Later, ‘Bang Goes The Knighthood’, introduced by Hannon as a song “written when politicians had shame”, is another case in point; the elevated dramatic timbre of the song’s bridge distinctly feels as music holding a mirror to a character’s psychological state. This is further driven home with Hannon falling to his knees as he delivers the lyric “so chain me, restrain me and teach me to kneel”. It’s no coincidence that, in recent years, Hannon has become something of a go to composer for musicals (he wrote original songs for 2023 film Wonka and the now abandoned Father Ted musical).


An enduring subplot of the show’s first half is Hannon’s faulty amp crackling away at inopportune moments. There is an impromptu reshuffling of the setlist as the more acoustically amenable tracks ‘My Lovely Horse’ and ‘A Lady of a Certain Age’ bridge the gap while a sound technician scrambles to replace the errant equipment.


Once normal service is resumed, there is an enjoyable run of tunes which, outside of Hannon’s admirable versatility in melding his songwriting with everything from vaudeville, music hall and jazz, highlight that The Divine Comedy’s best moments often take the form of more straightforward, hook-laden indie pop; ‘Generation Sex’ is an instantly catchy lament of prurient 90s culture, the ascending four chord motif of ‘At The Indie Disco’ burrows its way into the brain and ‘Neapolitan Girl’ is delightfully jaunty, retro-inflected pop.

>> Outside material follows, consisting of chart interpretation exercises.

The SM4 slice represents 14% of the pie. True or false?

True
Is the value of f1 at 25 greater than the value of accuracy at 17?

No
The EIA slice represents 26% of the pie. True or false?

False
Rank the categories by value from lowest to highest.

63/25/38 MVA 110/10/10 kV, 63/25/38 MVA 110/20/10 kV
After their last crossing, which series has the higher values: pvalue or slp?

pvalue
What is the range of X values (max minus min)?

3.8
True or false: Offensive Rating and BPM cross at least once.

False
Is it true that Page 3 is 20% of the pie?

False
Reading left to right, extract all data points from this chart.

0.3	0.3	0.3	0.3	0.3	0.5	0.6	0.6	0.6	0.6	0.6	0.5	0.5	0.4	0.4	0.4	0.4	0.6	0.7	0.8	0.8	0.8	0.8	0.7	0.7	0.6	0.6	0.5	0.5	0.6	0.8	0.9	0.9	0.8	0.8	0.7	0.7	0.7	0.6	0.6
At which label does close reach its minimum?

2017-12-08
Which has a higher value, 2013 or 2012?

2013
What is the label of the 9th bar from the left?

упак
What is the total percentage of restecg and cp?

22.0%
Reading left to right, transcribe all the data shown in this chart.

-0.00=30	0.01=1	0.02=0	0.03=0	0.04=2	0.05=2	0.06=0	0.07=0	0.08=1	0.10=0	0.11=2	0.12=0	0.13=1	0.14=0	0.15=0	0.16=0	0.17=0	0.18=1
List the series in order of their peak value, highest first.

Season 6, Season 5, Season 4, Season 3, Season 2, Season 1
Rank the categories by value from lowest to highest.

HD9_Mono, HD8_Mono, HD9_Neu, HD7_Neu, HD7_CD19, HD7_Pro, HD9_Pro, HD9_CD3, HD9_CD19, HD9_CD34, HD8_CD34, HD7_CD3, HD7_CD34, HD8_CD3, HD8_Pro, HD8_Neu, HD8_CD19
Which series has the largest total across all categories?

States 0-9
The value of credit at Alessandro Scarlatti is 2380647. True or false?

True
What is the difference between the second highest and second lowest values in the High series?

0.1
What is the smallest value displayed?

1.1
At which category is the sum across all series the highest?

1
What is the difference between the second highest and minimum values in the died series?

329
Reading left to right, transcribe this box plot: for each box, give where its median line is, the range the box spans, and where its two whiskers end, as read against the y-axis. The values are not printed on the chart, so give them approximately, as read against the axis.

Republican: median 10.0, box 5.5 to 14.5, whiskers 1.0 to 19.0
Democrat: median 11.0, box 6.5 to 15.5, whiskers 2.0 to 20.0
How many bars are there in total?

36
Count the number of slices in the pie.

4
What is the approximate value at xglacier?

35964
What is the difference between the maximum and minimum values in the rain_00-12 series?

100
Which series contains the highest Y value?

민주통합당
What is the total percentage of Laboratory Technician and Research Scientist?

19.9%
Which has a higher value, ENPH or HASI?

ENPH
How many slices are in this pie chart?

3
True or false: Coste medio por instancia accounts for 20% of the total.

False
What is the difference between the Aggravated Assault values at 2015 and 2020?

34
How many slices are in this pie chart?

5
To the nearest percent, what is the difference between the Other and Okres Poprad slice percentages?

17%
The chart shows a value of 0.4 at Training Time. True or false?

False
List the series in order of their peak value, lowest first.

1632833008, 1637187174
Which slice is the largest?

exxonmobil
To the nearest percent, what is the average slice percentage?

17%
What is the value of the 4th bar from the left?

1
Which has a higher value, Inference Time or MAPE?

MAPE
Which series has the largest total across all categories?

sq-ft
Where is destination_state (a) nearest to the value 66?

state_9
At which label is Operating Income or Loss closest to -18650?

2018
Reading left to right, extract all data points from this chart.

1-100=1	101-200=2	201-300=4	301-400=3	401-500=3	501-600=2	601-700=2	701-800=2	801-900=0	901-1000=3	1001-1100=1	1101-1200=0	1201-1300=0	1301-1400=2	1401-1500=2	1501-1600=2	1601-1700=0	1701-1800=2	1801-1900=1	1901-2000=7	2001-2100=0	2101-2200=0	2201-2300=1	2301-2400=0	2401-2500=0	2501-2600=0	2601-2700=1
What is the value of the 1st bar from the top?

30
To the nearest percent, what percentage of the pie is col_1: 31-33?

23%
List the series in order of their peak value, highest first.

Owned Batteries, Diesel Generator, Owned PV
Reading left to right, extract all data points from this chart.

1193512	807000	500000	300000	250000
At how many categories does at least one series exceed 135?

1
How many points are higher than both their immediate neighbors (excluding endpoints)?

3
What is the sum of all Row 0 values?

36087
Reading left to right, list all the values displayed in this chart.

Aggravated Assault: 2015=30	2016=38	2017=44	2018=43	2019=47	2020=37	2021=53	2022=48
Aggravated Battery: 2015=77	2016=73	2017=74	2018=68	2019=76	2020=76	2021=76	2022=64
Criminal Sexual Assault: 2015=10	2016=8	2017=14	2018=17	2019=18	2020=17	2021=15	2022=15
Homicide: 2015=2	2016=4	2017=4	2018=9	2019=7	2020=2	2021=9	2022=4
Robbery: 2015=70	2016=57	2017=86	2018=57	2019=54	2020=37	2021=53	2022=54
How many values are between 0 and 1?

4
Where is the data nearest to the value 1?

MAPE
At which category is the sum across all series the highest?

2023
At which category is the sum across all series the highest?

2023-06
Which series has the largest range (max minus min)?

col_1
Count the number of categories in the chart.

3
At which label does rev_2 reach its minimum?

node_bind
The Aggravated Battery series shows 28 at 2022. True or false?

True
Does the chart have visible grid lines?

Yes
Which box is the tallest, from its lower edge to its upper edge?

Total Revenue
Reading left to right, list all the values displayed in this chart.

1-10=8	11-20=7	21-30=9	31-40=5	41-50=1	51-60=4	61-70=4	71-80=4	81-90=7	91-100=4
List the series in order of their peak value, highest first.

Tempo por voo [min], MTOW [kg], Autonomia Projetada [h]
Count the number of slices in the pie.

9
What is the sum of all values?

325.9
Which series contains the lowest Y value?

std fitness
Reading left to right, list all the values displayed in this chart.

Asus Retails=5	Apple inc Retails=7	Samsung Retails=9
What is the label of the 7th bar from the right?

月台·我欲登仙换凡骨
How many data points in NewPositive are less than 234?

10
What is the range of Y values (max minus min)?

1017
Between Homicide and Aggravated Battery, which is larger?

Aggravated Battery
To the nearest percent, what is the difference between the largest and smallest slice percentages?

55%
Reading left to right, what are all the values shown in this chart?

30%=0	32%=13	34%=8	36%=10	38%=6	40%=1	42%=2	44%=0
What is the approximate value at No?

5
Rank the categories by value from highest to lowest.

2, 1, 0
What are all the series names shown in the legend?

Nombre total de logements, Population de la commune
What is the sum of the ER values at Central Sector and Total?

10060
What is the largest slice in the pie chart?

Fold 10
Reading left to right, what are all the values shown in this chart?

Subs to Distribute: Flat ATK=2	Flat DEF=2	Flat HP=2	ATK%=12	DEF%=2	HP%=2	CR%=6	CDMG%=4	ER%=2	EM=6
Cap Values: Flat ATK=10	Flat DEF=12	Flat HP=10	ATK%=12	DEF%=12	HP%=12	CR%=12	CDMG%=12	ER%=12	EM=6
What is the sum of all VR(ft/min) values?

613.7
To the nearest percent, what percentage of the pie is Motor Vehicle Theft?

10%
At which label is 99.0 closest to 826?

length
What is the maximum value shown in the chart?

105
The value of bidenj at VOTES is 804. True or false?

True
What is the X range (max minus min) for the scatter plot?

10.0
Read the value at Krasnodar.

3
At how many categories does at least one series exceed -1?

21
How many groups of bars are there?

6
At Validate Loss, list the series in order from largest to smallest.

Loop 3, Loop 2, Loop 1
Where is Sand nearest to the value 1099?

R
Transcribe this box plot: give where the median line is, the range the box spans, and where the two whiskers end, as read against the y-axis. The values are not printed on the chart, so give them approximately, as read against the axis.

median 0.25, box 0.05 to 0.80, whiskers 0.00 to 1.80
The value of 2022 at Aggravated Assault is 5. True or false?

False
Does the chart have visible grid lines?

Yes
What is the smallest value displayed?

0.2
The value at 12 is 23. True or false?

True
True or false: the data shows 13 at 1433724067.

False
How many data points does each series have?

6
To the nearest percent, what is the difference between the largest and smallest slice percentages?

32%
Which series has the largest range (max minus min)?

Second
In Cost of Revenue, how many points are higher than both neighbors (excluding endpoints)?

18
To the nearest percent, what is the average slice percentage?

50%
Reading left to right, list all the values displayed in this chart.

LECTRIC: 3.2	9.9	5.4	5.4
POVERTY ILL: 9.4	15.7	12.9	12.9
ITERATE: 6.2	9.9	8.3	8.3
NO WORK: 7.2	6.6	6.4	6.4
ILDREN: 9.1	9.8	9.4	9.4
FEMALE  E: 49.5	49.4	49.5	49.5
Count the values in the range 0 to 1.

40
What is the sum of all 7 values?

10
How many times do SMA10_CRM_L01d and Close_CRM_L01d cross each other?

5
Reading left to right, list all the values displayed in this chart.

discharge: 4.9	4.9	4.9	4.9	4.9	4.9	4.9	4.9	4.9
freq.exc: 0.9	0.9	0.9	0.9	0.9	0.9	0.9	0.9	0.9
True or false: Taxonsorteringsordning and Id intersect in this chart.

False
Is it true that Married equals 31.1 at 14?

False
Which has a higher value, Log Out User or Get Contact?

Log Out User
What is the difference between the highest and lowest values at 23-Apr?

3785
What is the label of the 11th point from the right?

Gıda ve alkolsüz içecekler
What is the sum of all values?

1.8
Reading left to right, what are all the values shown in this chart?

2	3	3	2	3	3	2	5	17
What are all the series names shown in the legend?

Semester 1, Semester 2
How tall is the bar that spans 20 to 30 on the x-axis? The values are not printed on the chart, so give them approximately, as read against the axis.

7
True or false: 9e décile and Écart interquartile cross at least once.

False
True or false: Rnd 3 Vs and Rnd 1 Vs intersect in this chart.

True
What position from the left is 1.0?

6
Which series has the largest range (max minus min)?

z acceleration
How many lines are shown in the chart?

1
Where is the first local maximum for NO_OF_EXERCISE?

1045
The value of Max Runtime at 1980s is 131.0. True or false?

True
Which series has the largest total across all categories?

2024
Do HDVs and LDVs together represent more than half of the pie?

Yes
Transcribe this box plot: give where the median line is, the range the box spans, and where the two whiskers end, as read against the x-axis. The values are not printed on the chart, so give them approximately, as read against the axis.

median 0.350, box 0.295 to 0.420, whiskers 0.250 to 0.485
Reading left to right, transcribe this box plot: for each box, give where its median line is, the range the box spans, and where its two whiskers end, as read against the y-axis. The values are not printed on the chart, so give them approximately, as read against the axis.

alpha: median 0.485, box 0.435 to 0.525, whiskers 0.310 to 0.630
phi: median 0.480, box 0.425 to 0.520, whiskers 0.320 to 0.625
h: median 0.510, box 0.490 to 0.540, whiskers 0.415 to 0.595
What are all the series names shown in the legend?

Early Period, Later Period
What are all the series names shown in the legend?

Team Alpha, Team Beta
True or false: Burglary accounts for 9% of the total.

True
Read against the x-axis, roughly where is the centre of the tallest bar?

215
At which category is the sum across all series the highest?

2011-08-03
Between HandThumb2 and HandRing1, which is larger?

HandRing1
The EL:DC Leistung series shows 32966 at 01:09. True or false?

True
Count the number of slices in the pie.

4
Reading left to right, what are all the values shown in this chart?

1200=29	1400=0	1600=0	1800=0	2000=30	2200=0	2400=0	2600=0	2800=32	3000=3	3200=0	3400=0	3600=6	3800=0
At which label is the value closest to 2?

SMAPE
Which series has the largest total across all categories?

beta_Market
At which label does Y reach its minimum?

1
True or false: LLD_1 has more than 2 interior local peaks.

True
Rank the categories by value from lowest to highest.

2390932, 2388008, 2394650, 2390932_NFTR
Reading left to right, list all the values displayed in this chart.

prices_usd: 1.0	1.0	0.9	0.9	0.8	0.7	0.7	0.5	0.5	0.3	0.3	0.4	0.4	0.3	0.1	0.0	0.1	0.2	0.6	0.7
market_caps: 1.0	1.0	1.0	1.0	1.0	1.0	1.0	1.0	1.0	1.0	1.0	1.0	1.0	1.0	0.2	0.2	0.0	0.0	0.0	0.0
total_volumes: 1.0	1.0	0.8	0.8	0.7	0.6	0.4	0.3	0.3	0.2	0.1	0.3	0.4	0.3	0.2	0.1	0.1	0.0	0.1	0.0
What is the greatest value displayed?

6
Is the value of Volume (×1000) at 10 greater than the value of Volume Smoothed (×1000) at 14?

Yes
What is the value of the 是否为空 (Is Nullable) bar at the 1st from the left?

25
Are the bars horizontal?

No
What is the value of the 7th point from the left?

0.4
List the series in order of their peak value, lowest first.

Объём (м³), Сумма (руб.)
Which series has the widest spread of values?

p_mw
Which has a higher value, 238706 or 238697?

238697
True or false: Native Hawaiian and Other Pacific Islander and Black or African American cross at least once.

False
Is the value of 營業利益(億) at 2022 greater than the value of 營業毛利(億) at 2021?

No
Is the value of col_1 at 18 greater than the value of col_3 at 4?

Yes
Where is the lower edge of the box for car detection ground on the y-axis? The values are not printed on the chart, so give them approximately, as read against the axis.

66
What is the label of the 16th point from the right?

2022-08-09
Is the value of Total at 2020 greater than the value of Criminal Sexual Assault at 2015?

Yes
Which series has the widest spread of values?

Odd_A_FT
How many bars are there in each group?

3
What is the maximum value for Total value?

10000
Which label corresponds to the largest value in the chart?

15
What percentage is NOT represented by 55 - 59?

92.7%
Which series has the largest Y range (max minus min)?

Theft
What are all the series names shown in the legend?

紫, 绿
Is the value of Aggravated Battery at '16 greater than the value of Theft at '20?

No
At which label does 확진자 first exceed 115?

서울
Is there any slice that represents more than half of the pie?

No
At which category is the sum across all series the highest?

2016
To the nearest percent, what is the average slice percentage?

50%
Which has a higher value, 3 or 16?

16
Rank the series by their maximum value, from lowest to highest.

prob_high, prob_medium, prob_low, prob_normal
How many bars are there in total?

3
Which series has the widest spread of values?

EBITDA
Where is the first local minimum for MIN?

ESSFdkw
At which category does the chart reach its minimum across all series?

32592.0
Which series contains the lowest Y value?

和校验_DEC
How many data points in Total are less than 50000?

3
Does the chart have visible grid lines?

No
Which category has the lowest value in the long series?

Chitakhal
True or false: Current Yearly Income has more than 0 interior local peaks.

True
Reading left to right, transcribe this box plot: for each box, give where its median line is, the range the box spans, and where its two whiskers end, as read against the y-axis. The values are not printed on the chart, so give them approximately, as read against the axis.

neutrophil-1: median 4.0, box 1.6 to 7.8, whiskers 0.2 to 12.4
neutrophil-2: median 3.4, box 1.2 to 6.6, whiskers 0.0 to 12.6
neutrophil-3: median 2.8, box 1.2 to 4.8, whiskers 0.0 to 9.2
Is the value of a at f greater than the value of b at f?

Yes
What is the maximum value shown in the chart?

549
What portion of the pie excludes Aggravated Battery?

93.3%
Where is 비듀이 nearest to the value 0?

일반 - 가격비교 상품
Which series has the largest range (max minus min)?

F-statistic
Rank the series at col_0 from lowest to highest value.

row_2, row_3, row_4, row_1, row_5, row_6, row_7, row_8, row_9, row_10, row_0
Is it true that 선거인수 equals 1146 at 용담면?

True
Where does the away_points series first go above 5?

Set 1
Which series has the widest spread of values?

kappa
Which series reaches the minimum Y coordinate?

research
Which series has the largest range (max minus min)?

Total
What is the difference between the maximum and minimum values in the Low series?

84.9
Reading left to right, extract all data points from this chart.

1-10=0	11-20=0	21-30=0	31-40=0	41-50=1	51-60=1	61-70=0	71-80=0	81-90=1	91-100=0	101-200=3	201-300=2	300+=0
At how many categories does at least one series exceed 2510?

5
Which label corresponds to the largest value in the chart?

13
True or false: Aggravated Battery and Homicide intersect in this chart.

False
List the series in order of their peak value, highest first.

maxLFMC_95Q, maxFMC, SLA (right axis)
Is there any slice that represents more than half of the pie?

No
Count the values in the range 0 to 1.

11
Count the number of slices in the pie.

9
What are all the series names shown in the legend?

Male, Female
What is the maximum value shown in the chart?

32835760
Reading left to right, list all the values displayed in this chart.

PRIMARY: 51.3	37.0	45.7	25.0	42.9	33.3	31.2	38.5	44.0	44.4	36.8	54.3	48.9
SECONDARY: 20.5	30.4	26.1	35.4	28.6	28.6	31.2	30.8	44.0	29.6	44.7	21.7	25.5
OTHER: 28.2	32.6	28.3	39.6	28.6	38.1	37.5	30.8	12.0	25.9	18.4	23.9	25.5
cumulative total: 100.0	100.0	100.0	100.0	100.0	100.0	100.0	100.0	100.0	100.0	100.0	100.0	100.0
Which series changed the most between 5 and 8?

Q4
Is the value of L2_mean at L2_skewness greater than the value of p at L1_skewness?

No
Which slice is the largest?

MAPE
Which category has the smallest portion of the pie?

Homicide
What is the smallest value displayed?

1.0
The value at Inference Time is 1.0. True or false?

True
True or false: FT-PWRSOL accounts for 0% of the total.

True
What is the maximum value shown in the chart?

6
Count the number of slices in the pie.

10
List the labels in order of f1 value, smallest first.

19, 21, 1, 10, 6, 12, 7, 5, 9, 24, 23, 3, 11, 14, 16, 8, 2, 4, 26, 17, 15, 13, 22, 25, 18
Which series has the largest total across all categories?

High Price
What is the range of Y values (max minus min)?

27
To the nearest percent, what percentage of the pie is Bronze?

When Hannon gives us, the fully seated audience, permission to take leave of our chairs, it reveals a surprisingly fundamental shift in behaviour; a seated position equals stagnant observance and polite applause while taking to one’s feet instantly results in arms-aloft singalongs and dancing in the aisles. This all begins with upbeat 1996 favourite ‘Something For The Weekend’ and Hannon’s insistence that the crowd remain standing assures that ‘Absent Friends’ is preserved as a celebratory, rather than mournful, remembrance of the departed.


“Now we dance”, Hannon states as he breaks into a twist at the intro to the incessantly chipper ‘National Express’, the 1999 single that reached number eight in the UK charts and remains the band’s only foray into the top 10. Hannon and his fellow musicians have re-emerged as a unique and endlessly musical force.